内緒でママになったのに、溺愛に目覚めた御曹司から逃れられない運命でした。

「ごめん、浮かれすぎだよな。不謹慎だけど、藍里と話す時間が増えて嬉しいんだ。ここまで話が合う女性は初めてで……」

 蒼佑はそう言うと、恥ずかしそうに口元を隠した。

(同じだ)

 蒼佑もシンパシーを感じていたと知り、藍里の心臓がにわかに蝶のような羽ばたきを始める。

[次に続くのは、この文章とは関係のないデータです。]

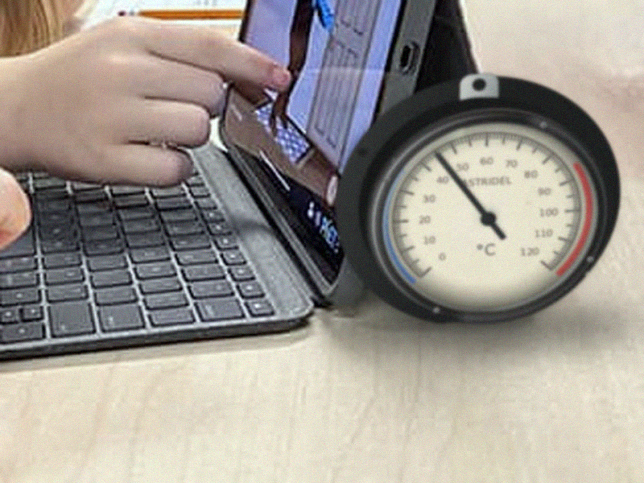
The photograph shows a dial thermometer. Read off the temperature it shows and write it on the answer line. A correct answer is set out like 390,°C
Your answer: 45,°C
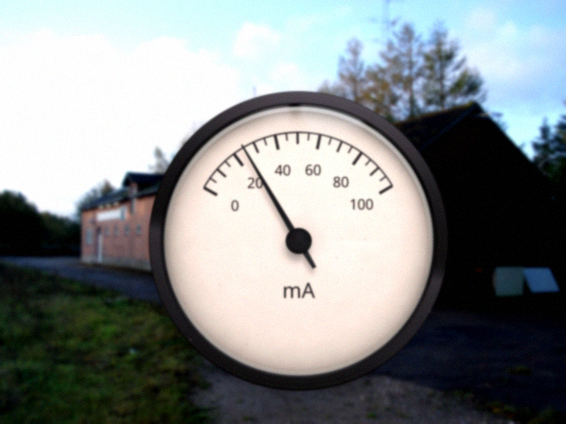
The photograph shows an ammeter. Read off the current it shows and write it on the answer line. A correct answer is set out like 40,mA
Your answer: 25,mA
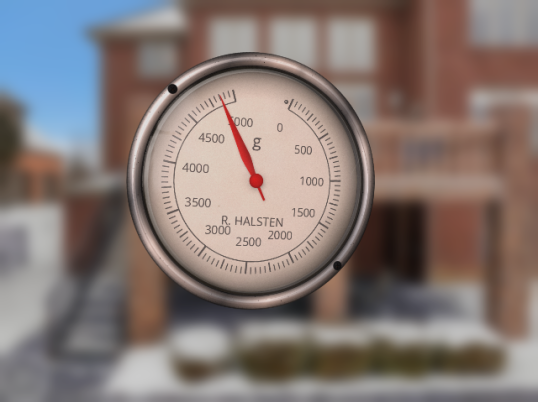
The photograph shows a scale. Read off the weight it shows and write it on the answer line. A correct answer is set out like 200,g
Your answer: 4850,g
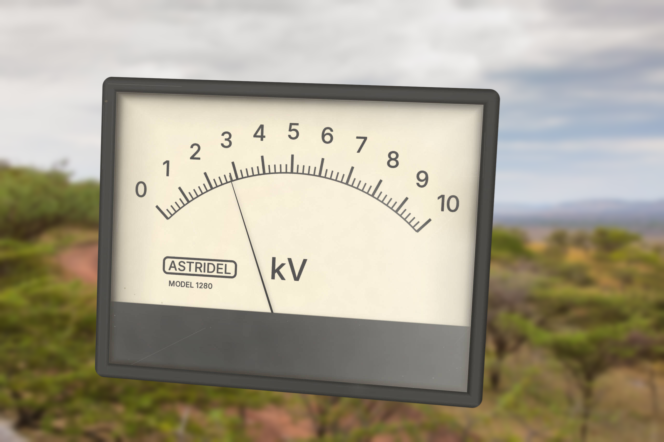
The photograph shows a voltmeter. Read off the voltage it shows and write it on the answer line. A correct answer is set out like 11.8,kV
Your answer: 2.8,kV
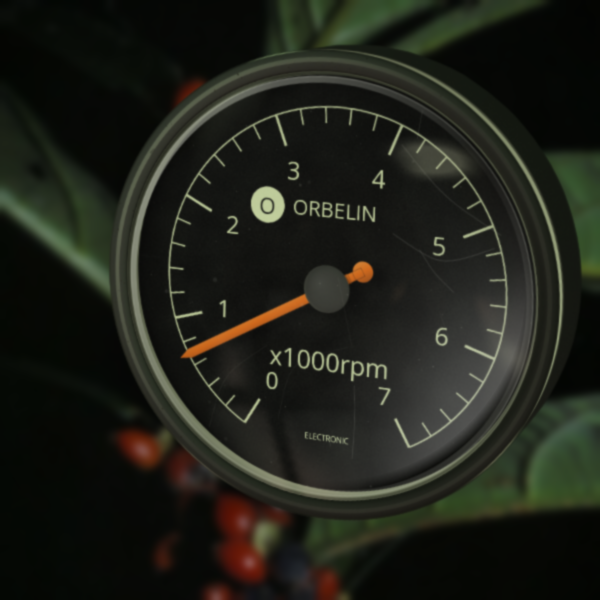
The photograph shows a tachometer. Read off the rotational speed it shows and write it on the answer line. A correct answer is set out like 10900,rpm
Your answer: 700,rpm
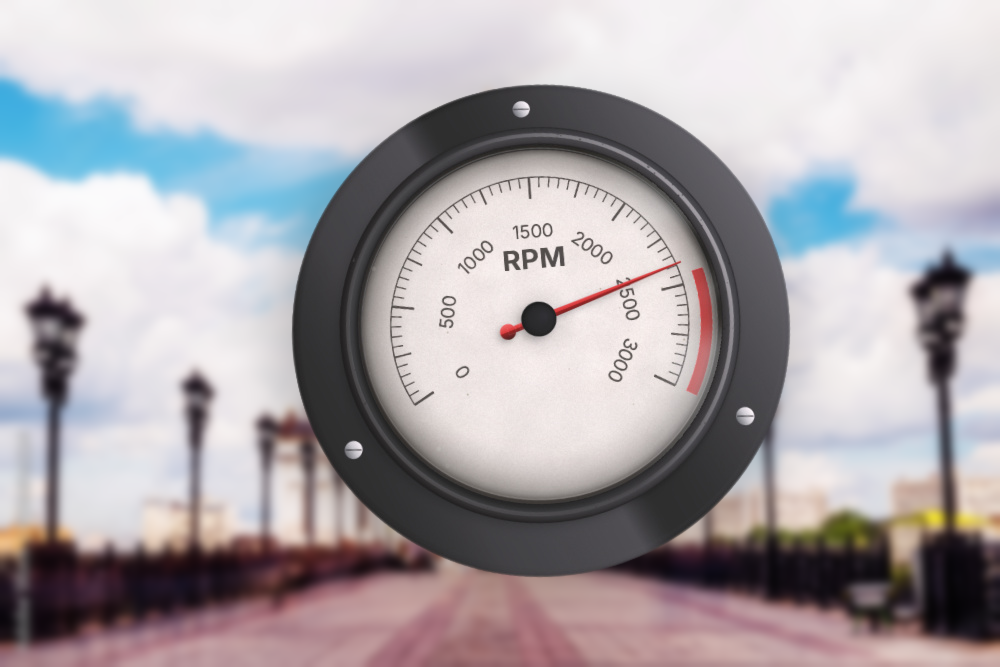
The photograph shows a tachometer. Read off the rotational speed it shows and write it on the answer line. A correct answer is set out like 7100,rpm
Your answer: 2400,rpm
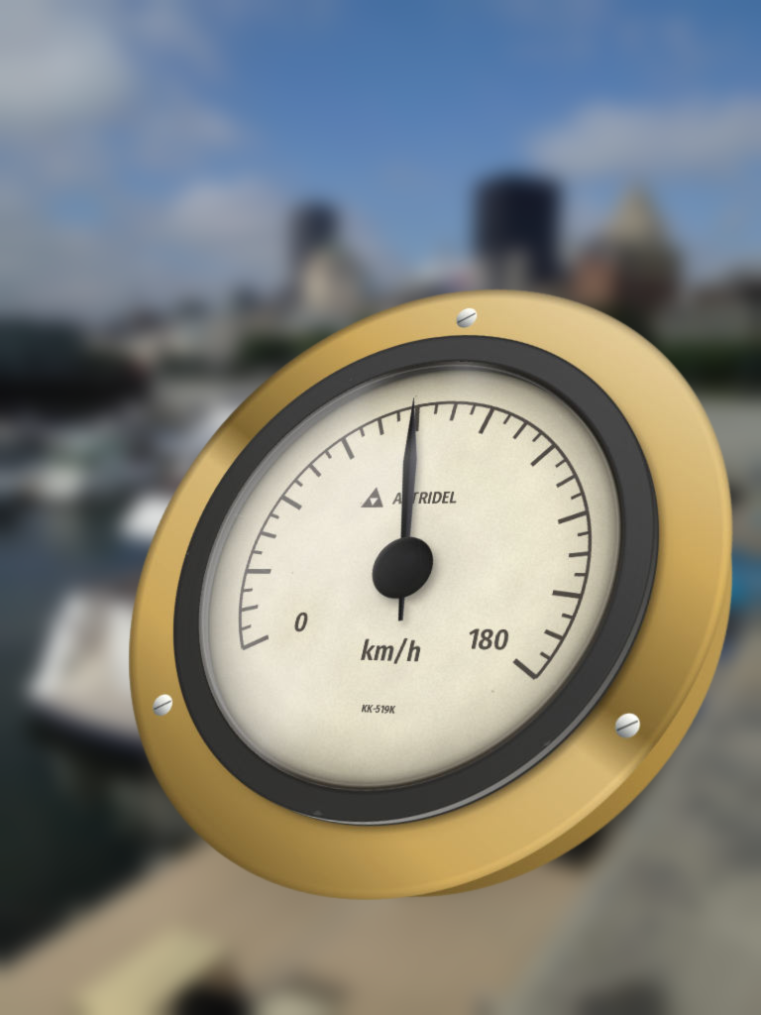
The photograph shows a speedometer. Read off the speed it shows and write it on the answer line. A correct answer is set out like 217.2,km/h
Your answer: 80,km/h
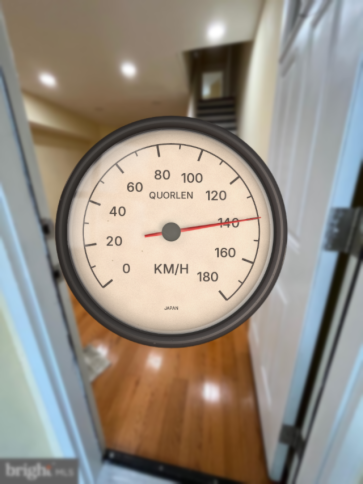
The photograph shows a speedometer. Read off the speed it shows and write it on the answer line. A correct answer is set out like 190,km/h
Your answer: 140,km/h
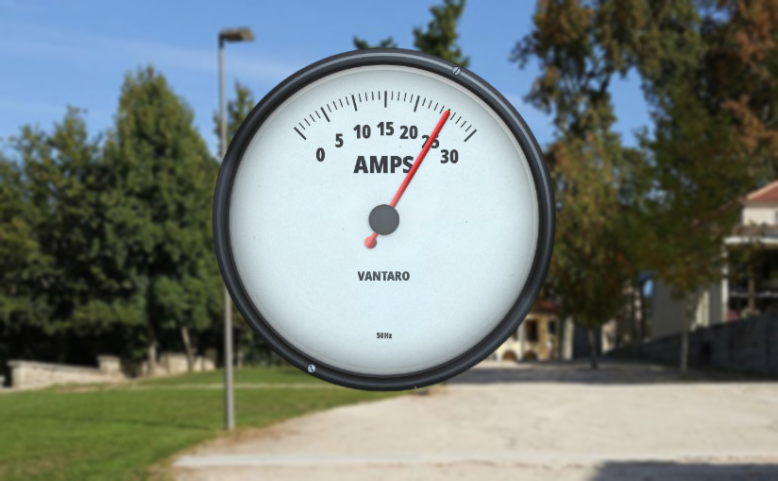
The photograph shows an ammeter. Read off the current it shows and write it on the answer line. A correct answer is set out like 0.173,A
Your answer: 25,A
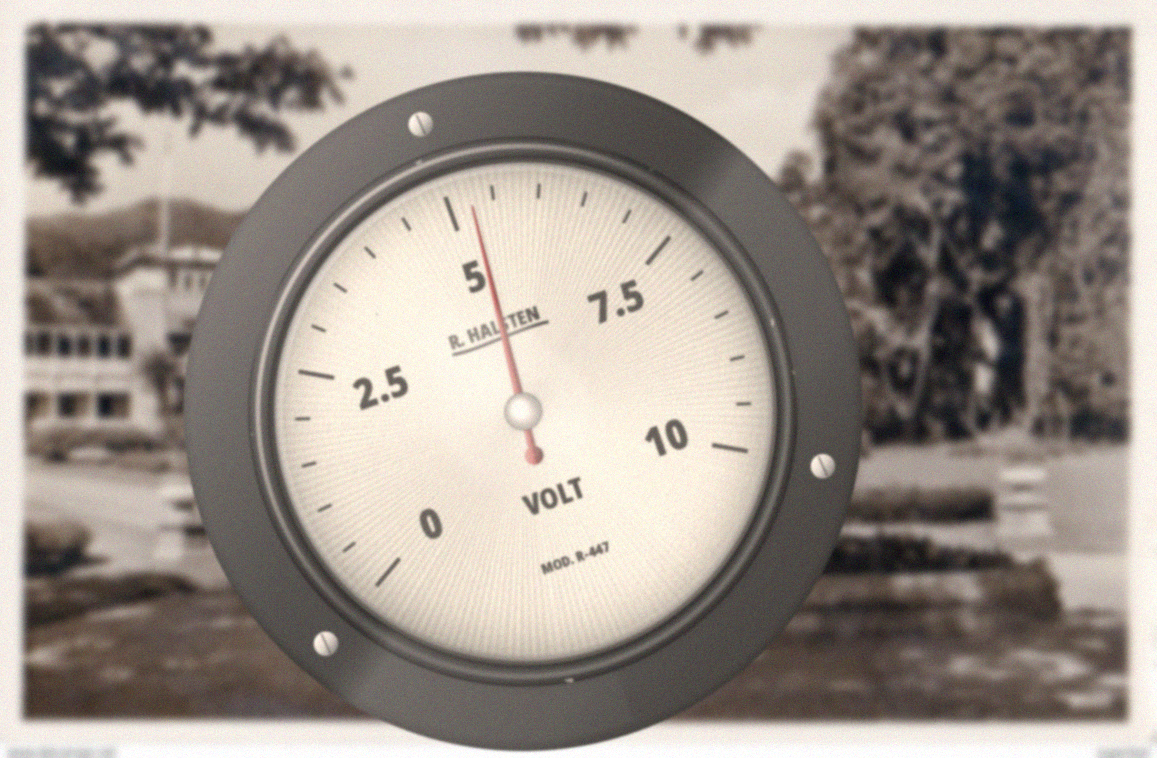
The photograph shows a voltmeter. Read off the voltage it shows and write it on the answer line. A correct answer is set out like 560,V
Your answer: 5.25,V
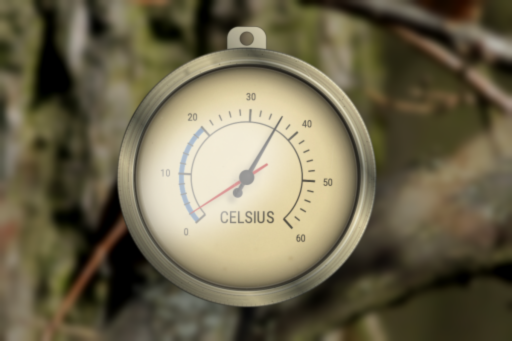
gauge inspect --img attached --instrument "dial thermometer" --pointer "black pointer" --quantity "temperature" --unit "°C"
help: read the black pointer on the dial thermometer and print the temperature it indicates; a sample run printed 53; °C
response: 36; °C
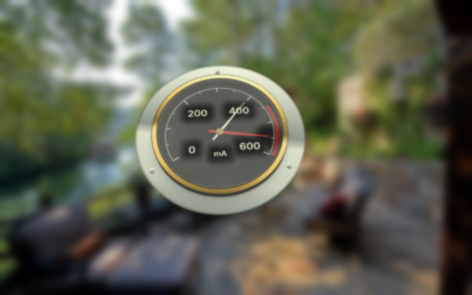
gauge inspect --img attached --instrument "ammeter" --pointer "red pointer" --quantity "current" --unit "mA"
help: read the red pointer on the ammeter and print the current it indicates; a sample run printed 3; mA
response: 550; mA
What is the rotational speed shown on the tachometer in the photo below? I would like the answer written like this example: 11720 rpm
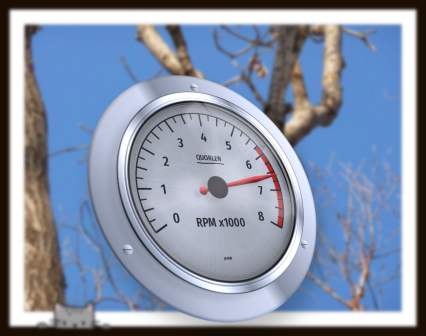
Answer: 6625 rpm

「蒼佑さんおすすめのレストラン、ぜひ行ってみたいです」

 おずおずと口にだせば、蒼佑の表情がぱあっと明るくなり、口もとに笑みが浮かぶ。
 スーツケースを部屋に置いたら、蒼佑とふたり夜のフィレンツェに繰り出していく。

(どこに連れ行かれるんだろう)

 一抹の不安があったが、蒼佑が入ったのはホテルの近くにあるごぢんまりとしたカジュアルなレストランだった。
 地元の人たち行きつけといった風情で、店内は明るく活気がある。

「どれにする?」

 テーブルクロスが敷かれた二人席に案内されると、蒼佑はイタリア語と英語が併記されたメニューをテーブルに広げた。

「どれにしようかなあ……」

 美味しそうな料理の写真を眺めているだけで楽しくなってくる。早く決めなければならないのに、つい目移りしてしまう。
 蒼佑はそんな藍里の姿をテーブルに頬杖をしながら見守ってくれた。
 たっぷり五分も悩んだ末に注文した料理がテーブルに届くと、冷めないうちに急いで口に運ぶ。